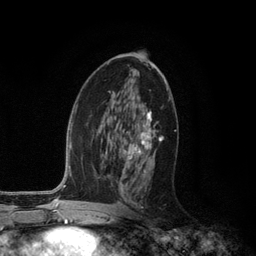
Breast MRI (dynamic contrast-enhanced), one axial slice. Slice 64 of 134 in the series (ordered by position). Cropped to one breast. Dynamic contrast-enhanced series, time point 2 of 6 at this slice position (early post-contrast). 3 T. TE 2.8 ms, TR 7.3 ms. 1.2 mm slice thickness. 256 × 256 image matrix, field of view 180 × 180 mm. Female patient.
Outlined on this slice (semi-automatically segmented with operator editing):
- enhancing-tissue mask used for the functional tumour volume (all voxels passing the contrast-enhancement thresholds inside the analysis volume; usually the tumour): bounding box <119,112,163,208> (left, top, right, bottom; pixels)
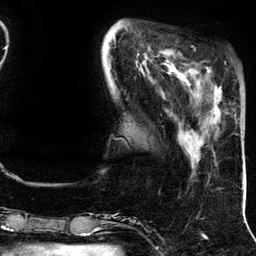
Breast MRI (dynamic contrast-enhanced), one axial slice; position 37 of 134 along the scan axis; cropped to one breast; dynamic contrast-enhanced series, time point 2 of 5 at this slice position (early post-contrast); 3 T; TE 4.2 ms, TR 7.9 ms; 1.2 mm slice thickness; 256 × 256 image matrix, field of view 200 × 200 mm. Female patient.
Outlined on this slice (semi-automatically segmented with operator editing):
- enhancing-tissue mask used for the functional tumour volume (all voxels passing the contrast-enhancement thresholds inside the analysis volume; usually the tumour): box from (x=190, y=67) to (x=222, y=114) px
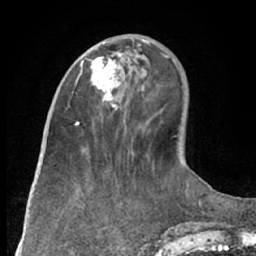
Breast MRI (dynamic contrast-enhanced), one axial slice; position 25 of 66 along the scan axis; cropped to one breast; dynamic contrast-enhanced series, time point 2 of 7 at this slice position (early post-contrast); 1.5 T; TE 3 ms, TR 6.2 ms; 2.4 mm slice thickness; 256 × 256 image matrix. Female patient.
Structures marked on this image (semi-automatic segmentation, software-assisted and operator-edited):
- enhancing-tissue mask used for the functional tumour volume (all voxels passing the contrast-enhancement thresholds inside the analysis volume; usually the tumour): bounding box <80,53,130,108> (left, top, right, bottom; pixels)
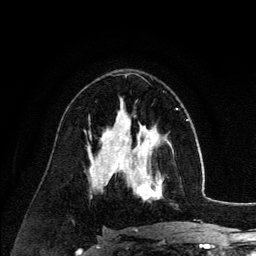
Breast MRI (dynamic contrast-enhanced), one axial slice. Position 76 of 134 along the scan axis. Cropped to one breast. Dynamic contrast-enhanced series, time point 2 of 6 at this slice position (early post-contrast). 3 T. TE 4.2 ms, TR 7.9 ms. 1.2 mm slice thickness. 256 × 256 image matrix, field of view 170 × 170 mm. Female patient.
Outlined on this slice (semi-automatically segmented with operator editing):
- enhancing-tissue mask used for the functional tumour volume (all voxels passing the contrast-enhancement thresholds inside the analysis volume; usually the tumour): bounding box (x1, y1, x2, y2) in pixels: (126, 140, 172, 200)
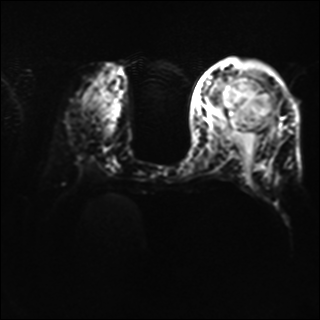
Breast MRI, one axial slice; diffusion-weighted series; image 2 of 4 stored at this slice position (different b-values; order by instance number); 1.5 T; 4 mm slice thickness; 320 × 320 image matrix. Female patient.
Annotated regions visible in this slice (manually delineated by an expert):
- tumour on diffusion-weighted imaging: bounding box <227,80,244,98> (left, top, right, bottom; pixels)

TASK ITEM:
What lines above contain "weighted"? Copy them out.

TASK SOLUTION:
Breast MRI, one axial slice; diffusion-weighted series; image 2 of 4 stored at this slice position (different b-values; order by instance number); 1.5 T; 4 mm slice thickness; 320 × 320 image matrix. Female patient.
- tumour on diffusion-weighted imaging: bounding box <227,80,244,98> (left, top, right, bottom; pixels)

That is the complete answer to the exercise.